» **Excerpted text**

  • 3. What is the role of TPA in the health insurance claim settlement process?

    Introduced in 2001 by IRDA, TPA, Third-Party Association, is an organisation that works for corporate and retail health insurance plans and provides the claim benefits in a prompt, punctual and cost-effective smooth manner. Its responsibilities are:

    • Efficient delivery of services 
    • Standardisation of all claim-related process
    • Helping customers in understanding health insurance 
    • Avoiding fraud claims
    • Restricting unnecessary treatments
    • Reducing customer-confusion
  • 4. How does room rent affect health insurance claims amount?

    You must be mindful of the room rent to avoid any last-minute surprises at the time of claim. Most health insurance plans limit room rent between 1% to 2% of the sum insured. For example, if your sum insured is INR 5 lakhs, you will be eligible for a room that charges around INR 5,000 a day. If you opt for a room, which has rent higher than this, your insurance company will settle only a partial claim, you will have to pay the difference from your pocket.

  • 5. How does a sub-limit for a treatment affect the claim settlement process?

    Sub-limits mean that in case of medical treatment, the insurance company will bear only up to a certain limit and the remaining will be paid by you. It should be noted here, that sub-limits are not applied to the entire bill amount, but to certain specific conditions like room rent, ambulance charges etc. 

  • 6. What does Claim Settlement Ratio mean?

» **Exercises**
1 > Check each statement against the health insurance claims text. Answer yes or no, and quote the words from the text that decide it. (a) TPA was introduced by IRDA in 2001. (b) Most health insurance plans limit room rent to between 5% and 10% of the sum insured. (c) Sub-limits are applied to the entire bill amount.
2 > Continue writing the health insurance claims text from its final line.

» **Extracted data**
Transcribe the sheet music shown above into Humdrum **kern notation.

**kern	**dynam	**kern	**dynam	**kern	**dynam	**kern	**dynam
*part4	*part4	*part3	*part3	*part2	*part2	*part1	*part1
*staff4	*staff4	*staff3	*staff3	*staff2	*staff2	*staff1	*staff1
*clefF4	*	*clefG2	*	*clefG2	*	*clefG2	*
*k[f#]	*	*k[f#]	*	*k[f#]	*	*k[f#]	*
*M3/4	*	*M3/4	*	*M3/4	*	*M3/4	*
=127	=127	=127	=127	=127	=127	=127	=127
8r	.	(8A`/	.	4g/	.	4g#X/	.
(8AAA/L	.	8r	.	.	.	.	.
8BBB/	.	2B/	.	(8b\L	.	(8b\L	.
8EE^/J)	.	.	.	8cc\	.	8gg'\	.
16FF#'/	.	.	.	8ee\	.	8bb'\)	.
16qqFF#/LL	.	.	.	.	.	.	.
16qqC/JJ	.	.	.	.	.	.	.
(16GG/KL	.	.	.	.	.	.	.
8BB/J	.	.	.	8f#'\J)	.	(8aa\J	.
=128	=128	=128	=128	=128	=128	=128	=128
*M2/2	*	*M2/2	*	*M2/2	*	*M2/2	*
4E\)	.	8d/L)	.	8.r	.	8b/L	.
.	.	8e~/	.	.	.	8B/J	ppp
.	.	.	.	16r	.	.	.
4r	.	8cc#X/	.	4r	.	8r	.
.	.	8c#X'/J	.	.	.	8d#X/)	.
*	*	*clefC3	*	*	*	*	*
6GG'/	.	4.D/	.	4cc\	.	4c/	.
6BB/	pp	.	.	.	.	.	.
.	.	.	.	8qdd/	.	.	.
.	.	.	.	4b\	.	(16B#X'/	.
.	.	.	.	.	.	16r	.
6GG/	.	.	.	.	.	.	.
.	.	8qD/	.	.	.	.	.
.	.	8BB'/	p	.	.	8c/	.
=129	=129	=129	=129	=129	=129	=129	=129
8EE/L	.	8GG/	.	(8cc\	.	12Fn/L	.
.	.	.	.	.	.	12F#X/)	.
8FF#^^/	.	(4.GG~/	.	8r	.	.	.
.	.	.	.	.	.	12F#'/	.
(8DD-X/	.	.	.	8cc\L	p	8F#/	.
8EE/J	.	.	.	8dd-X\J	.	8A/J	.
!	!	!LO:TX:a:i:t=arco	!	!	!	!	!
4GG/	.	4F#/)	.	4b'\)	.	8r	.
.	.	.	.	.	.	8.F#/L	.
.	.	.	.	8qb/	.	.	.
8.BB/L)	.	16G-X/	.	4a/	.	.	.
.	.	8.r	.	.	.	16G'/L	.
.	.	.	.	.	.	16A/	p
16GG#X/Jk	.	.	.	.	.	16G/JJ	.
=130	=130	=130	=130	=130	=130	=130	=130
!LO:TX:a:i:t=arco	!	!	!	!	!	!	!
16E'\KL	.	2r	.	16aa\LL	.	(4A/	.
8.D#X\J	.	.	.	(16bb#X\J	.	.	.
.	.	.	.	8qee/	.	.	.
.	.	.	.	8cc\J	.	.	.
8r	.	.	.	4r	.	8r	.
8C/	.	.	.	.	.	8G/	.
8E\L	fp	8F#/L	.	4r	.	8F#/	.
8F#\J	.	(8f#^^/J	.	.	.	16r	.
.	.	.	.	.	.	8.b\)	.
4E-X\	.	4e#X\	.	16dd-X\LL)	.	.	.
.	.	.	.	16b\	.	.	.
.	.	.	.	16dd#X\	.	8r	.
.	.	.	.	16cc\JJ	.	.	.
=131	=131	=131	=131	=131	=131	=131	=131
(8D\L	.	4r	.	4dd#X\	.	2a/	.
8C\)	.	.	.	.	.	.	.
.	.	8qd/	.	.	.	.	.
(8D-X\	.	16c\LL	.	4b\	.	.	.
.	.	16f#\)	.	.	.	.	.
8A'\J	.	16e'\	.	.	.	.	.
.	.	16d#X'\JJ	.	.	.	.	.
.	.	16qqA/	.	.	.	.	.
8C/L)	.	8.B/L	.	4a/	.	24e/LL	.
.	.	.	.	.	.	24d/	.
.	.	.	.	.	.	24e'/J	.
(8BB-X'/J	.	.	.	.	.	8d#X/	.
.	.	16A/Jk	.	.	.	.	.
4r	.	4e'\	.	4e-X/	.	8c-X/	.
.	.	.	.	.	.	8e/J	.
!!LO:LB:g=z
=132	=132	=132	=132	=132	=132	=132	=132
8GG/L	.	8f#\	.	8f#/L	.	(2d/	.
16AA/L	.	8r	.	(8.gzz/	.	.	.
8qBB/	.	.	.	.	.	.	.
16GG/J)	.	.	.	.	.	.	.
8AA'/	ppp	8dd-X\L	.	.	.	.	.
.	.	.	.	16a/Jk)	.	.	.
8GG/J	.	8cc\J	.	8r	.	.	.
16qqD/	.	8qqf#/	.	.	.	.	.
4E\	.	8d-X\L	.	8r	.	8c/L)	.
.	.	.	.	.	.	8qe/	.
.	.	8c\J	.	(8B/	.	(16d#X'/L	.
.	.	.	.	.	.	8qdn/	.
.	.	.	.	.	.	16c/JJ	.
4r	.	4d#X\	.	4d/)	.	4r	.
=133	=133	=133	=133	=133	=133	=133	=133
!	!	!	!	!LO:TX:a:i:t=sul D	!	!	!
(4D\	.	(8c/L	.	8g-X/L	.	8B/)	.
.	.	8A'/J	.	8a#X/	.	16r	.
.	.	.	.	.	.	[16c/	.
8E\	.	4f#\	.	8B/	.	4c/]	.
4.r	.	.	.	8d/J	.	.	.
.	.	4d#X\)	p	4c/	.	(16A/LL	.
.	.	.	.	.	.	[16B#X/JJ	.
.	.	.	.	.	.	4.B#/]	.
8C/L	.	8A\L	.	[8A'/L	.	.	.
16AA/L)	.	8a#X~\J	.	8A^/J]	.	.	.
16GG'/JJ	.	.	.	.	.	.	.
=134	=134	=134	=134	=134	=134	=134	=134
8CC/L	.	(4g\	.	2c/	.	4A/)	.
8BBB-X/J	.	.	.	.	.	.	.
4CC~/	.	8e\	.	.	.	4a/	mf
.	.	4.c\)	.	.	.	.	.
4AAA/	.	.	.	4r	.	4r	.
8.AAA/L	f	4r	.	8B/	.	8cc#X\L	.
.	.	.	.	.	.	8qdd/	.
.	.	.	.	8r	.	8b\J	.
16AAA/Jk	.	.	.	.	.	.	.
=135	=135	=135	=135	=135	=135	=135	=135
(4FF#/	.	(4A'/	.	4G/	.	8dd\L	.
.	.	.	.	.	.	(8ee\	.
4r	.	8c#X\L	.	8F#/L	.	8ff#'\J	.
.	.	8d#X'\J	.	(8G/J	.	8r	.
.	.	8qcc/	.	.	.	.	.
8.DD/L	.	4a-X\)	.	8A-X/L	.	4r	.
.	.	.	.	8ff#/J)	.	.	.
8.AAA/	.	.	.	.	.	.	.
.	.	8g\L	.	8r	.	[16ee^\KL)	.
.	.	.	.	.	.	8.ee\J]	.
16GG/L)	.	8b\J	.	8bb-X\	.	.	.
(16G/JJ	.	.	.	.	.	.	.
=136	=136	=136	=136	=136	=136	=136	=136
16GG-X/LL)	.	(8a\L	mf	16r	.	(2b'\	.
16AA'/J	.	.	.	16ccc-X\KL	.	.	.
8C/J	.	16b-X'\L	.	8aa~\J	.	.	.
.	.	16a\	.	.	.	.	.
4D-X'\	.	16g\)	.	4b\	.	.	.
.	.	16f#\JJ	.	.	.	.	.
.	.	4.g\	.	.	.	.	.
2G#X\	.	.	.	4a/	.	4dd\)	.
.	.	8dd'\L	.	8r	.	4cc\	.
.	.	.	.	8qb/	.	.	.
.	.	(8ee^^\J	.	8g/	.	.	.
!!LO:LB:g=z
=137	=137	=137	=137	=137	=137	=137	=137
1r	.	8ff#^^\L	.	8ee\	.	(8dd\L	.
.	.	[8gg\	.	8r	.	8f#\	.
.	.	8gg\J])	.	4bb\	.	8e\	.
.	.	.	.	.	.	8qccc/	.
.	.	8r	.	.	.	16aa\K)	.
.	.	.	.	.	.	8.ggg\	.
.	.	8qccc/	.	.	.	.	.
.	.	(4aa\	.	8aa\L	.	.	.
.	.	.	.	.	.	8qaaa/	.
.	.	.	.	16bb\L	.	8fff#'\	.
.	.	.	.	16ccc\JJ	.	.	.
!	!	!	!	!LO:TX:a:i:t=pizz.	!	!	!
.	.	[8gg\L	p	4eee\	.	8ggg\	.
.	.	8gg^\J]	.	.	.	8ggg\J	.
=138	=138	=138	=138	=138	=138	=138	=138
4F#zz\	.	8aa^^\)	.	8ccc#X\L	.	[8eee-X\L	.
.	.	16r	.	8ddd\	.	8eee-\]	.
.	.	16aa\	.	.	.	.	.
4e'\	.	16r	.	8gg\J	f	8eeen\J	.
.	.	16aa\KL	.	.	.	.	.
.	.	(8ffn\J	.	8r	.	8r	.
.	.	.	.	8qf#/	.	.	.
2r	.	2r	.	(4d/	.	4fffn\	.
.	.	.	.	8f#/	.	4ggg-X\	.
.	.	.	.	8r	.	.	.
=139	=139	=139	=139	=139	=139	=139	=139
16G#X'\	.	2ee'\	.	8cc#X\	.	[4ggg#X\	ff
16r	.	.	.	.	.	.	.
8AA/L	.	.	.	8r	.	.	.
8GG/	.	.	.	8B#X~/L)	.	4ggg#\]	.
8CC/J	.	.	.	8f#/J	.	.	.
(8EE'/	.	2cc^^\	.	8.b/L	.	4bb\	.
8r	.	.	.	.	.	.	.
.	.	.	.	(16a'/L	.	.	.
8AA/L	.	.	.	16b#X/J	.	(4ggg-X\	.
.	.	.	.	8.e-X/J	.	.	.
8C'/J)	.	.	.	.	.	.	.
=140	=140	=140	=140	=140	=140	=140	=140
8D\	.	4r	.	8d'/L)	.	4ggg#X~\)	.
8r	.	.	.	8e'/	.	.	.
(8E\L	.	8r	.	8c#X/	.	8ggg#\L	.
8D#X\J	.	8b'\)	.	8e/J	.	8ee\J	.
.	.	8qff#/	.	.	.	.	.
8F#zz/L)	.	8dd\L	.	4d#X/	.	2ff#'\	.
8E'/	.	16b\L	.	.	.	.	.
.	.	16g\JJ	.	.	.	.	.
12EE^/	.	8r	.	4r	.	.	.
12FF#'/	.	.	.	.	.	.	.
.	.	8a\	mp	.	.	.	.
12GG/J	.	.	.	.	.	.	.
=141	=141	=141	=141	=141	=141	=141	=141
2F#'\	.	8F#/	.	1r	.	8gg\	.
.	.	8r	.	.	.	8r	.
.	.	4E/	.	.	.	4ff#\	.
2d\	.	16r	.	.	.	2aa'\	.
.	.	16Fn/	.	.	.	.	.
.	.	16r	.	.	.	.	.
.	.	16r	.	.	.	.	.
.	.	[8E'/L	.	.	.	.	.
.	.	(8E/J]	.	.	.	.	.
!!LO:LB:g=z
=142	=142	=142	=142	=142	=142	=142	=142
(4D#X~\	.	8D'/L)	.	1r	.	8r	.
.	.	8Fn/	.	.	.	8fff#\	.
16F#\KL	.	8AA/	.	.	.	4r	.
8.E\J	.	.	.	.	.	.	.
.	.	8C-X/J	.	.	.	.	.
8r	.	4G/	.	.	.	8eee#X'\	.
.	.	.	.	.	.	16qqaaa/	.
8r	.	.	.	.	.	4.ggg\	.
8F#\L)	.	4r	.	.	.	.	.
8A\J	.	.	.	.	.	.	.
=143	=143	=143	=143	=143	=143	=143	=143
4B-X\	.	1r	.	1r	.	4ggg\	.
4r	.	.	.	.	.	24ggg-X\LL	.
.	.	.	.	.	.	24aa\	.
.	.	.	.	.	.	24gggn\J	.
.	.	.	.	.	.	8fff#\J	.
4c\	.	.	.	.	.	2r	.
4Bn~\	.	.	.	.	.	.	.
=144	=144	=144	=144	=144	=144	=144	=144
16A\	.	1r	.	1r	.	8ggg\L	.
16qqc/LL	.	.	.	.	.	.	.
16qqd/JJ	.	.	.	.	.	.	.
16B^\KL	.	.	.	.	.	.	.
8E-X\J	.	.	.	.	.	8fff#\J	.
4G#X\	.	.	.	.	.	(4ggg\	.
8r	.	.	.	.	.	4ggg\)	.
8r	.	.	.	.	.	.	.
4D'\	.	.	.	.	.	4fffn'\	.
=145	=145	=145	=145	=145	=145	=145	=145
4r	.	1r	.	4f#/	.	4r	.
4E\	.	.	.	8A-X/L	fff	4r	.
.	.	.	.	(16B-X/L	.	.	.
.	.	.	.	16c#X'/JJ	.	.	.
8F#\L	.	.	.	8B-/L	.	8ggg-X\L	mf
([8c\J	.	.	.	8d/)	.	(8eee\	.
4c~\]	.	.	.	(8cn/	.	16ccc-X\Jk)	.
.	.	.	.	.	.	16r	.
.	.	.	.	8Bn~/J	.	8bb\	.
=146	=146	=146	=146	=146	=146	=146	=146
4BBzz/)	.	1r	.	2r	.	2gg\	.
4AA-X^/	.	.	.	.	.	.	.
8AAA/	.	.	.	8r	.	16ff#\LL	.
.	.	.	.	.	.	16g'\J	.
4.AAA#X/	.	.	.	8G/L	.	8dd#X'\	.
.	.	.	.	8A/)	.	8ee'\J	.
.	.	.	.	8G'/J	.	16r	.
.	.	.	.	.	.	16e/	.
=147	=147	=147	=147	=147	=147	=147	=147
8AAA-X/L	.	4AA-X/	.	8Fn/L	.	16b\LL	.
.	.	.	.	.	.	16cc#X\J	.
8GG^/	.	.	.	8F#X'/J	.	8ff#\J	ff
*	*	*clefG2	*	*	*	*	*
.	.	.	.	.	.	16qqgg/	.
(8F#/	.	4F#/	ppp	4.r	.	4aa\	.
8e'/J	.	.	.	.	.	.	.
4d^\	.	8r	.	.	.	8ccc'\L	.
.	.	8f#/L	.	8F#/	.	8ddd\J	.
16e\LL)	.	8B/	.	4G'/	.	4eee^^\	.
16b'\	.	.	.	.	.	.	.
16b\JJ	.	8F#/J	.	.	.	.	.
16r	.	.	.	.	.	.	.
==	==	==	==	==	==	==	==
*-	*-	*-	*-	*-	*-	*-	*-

» **Results by task**
1 >
(a) Yes: "Introduced in 2001 by IRDA"
(b) No: "Most health insurance plans limit room rent between 1% to 2% of the sum insured"
(c) No: "sub-limits are not applied to the entire bill amount"

2 >
    Claim Settlement Ratio or the CSR means how many claims have been settled by the health insurance company as compared to the number of claims it received. A higher CSR means greater chances of claim settlement. 

  • 7. When can a health insurance claim get rejected?

    Listed below are reasons due to which your claim may be denied-

    1. There are certain predetermined diseases that are not covered during the waiting period. 
    2. Whether intentional or unintentional, if the health insurance finds that you have provided incorrect facts about your health conditions or you have hidden any important details, your claim will be denied.
    3. A claim made even a day after the policy expires will not be accepted. 
    4. Not informing the health insurance company about the hospitalisation/treatment within the specified time limits, can lead to a claim rejection
    5. Misinformation about exclusions can lead to a rejected claim. Read the company's list of exclusions carefully. Most typical exclusions are:
      • Injury under intoxication
      • Pre-existing illnesses
      • Self -inflicted injuries
  • 8. What is a planned hospitalisation?

    As the name suggests a planned hospitalisation is when a treatment or a surgical procedure is carried out as per the doctor’s chalked-out plan, for example, a knee-replacement surgery would be a planned surgery. Your doctor will tell you in advance when and how the surgery would be conducted. 

  • 9. Can I file a cashless health insurance claim during the grace period?

    No, once the policy has expired you can no longer make a claim. The grace period generally lasts for only 30-days during which you have to renew your policy. However, if you do not do that the policy lapses, despite the grace period, you will not be eligible to file any claim.

  • 10. Should I opt for Cashless Health Insurance?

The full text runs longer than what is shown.